WORK TASK: Output the entries verbatim, including every line.

INPUT:

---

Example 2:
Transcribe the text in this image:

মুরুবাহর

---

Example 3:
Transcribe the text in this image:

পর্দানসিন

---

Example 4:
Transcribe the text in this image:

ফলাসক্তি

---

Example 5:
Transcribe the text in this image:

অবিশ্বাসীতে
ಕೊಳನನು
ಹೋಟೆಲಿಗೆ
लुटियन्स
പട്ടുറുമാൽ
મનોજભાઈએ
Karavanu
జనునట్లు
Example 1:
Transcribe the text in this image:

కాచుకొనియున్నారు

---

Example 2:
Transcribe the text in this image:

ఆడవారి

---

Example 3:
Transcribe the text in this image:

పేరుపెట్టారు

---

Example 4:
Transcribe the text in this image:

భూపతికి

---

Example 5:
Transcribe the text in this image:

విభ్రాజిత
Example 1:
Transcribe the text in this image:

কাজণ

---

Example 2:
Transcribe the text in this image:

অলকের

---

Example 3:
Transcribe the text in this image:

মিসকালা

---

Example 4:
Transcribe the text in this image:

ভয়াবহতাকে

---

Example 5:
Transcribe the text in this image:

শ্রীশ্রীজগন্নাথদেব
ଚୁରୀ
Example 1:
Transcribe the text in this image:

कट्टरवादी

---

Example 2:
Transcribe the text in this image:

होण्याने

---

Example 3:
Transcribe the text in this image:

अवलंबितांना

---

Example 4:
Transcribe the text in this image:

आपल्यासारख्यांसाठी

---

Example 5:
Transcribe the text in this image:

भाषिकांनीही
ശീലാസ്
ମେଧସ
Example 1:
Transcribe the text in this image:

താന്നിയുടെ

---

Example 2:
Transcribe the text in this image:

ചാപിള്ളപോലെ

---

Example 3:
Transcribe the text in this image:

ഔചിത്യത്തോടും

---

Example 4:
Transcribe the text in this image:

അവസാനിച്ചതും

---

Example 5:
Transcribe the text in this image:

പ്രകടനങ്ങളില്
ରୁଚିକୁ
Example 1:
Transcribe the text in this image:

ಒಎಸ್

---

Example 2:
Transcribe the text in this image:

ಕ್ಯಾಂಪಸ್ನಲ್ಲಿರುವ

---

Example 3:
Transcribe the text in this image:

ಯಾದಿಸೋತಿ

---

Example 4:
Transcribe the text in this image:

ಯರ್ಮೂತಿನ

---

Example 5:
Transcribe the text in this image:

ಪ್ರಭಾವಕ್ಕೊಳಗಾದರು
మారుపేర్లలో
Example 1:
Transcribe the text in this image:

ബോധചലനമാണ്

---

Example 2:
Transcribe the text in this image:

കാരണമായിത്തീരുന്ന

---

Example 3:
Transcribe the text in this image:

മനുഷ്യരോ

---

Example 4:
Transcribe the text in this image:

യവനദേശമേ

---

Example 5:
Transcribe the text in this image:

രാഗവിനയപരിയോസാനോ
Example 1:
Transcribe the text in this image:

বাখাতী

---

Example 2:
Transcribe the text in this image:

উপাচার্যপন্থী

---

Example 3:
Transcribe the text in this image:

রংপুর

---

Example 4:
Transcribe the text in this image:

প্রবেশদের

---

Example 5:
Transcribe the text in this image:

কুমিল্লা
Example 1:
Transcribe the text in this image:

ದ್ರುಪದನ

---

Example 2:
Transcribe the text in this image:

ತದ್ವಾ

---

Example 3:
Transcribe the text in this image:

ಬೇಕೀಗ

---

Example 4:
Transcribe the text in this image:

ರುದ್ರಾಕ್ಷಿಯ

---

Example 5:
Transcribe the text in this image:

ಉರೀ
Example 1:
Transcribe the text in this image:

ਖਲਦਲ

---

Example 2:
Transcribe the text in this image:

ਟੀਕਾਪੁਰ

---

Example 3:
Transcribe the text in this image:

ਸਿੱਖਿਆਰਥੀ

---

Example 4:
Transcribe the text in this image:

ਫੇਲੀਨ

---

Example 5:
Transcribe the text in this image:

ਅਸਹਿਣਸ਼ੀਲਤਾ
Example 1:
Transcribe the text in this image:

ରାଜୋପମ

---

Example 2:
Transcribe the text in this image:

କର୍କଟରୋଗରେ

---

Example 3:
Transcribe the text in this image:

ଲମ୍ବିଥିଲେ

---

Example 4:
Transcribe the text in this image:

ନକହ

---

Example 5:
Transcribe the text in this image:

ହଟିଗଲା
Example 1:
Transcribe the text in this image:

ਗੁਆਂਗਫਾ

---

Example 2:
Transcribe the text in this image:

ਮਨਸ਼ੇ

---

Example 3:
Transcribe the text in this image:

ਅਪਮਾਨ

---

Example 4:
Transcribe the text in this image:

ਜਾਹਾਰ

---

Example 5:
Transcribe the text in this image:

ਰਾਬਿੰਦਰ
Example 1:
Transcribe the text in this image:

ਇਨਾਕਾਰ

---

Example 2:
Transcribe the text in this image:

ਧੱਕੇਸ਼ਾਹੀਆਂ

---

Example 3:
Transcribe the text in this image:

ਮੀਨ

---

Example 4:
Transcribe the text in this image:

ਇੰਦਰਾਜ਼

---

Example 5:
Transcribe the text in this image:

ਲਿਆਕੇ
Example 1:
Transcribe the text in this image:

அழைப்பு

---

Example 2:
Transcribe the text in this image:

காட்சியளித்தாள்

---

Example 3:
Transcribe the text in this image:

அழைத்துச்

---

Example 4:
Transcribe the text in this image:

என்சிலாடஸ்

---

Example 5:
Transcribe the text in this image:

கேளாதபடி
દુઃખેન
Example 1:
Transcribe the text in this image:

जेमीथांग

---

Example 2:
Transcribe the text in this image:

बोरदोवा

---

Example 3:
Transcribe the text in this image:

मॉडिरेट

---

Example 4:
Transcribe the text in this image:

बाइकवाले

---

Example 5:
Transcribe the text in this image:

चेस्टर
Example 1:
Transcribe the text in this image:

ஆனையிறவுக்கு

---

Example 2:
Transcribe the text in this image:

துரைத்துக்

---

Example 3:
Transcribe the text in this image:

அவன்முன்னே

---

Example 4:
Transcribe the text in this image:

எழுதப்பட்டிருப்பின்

RESPONSE AREA:
---

Example 2:
Transcribe the text in this image:

মুরুবাহর

---

Example 3:
Transcribe the text in this image:

পর্দানসিন

---

Example 4:
Transcribe the text in this image:

ফলাসক্তি

---

Example 5:
Transcribe the text in this image:

অবিশ্বাসীতে
ಕೊಳನನು
ಹೋಟೆಲಿಗೆ
लुटियन्स
പട്ടുറുമാൽ
મનોજભાઈએ
Karavanu
జనునట్లు
Example 1:
Transcribe the text in this image:

కాచుకొనియున్నారు

---

Example 2:
Transcribe the text in this image:

ఆడవారి

---

Example 3:
Transcribe the text in this image:

పేరుపెట్టారు

---

Example 4:
Transcribe the text in this image:

భూపతికి

---

Example 5:
Transcribe the text in this image:

విభ్రాజిత
Example 1:
Transcribe the text in this image:

কাজণ

---

Example 2:
Transcribe the text in this image:

অলকের

---

Example 3:
Transcribe the text in this image:

মিসকালা

---

Example 4:
Transcribe the text in this image:

ভয়াবহতাকে

---

Example 5:
Transcribe the text in this image:

শ্রীশ্রীজগন্নাথদেব
ଚୁରୀ
Example 1:
Transcribe the text in this image:

कट्टरवादी

---

Example 2:
Transcribe the text in this image:

होण्याने

---

Example 3:
Transcribe the text in this image:

अवलंबितांना

---

Example 4:
Transcribe the text in this image:

आपल्यासारख्यांसाठी

---

Example 5:
Transcribe the text in this image:

भाषिकांनीही
ശീലാസ്
ମେଧସ
Example 1:
Transcribe the text in this image:

താന്നിയുടെ

---

Example 2:
Transcribe the text in this image:

ചാപിള്ളപോലെ

---

Example 3:
Transcribe the text in this image:

ഔചിത്യത്തോടും

---

Example 4:
Transcribe the text in this image:

അവസാനിച്ചതും

---

Example 5:
Transcribe the text in this image:

പ്രകടനങ്ങളില്
ରୁଚିକୁ
Example 1:
Transcribe the text in this image:

ಒಎಸ್

---

Example 2:
Transcribe the text in this image:

ಕ್ಯಾಂಪಸ್ನಲ್ಲಿರುವ

---

Example 3:
Transcribe the text in this image:

ಯಾದಿಸೋತಿ

---

Example 4:
Transcribe the text in this image:

ಯರ್ಮೂತಿನ

---

Example 5:
Transcribe the text in this image:

ಪ್ರಭಾವಕ್ಕೊಳಗಾದರು
మారుపేర్లలో
Example 1:
Transcribe the text in this image:

ബോധചലനമാണ്

---

Example 2:
Transcribe the text in this image:

കാരണമായിത്തീരുന്ന

---

Example 3:
Transcribe the text in this image:

മനുഷ്യരോ

---

Example 4:
Transcribe the text in this image:

യവനദേശമേ

---

Example 5:
Transcribe the text in this image:

രാഗവിനയപരിയോസാനോ
Example 1:
Transcribe the text in this image:

বাখাতী

---

Example 2:
Transcribe the text in this image:

উপাচার্যপন্থী

---

Example 3:
Transcribe the text in this image:

রংপুর

---

Example 4:
Transcribe the text in this image:

প্রবেশদের

---

Example 5:
Transcribe the text in this image:

কুমিল্লা
Example 1:
Transcribe the text in this image:

ದ್ರುಪದನ

---

Example 2:
Transcribe the text in this image:

ತದ್ವಾ

---

Example 3:
Transcribe the text in this image:

ಬೇಕೀಗ

---

Example 4:
Transcribe the text in this image:

ರುದ್ರಾಕ್ಷಿಯ

---

Example 5:
Transcribe the text in this image:

ಉರೀ
Example 1:
Transcribe the text in this image:

ਖਲਦਲ

---

Example 2:
Transcribe the text in this image:

ਟੀਕਾਪੁਰ

---

Example 3:
Transcribe the text in this image:

ਸਿੱਖਿਆਰਥੀ

---

Example 4:
Transcribe the text in this image:

ਫੇਲੀਨ

---

Example 5:
Transcribe the text in this image:

ਅਸਹਿਣਸ਼ੀਲਤਾ
Example 1:
Transcribe the text in this image:

ରାଜୋପମ

---

Example 2:
Transcribe the text in this image:

କର୍କଟରୋଗରେ

---

Example 3:
Transcribe the text in this image:

ଲମ୍ବିଥିଲେ

---

Example 4:
Transcribe the text in this image:

ନକହ

---

Example 5:
Transcribe the text in this image:

ହଟିଗଲା
Example 1:
Transcribe the text in this image:

ਗੁਆਂਗਫਾ

---

Example 2:
Transcribe the text in this image:

ਮਨਸ਼ੇ

---

Example 3:
Transcribe the text in this image:

ਅਪਮਾਨ

---

Example 4:
Transcribe the text in this image:

ਜਾਹਾਰ

---

Example 5:
Transcribe the text in this image:

ਰਾਬਿੰਦਰ
Example 1:
Transcribe the text in this image:

ਇਨਾਕਾਰ

---

Example 2:
Transcribe the text in this image:

ਧੱਕੇਸ਼ਾਹੀਆਂ

---

Example 3:
Transcribe the text in this image:

ਮੀਨ

---

Example 4:
Transcribe the text in this image:

ਇੰਦਰਾਜ਼

---

Example 5:
Transcribe the text in this image:

ਲਿਆਕੇ
Example 1:
Transcribe the text in this image:

அழைப்பு

---

Example 2:
Transcribe the text in this image:

காட்சியளித்தாள்

---

Example 3:
Transcribe the text in this image:

அழைத்துச்

---

Example 4:
Transcribe the text in this image:

என்சிலாடஸ்

---

Example 5:
Transcribe the text in this image:

கேளாதபடி
દુઃખેન
Example 1:
Transcribe the text in this image:

जेमीथांग

---

Example 2:
Transcribe the text in this image:

बोरदोवा

---

Example 3:
Transcribe the text in this image:

मॉडिरेट

---

Example 4:
Transcribe the text in this image:

बाइकवाले

---

Example 5:
Transcribe the text in this image:

चेस्टर
Example 1:
Transcribe the text in this image:

ஆனையிறவுக்கு

---

Example 2:
Transcribe the text in this image:

துரைத்துக்

---

Example 3:
Transcribe the text in this image:

அவன்முன்னே

---

Example 4:
Transcribe the text in this image:

எழுதப்பட்டிருப்பின்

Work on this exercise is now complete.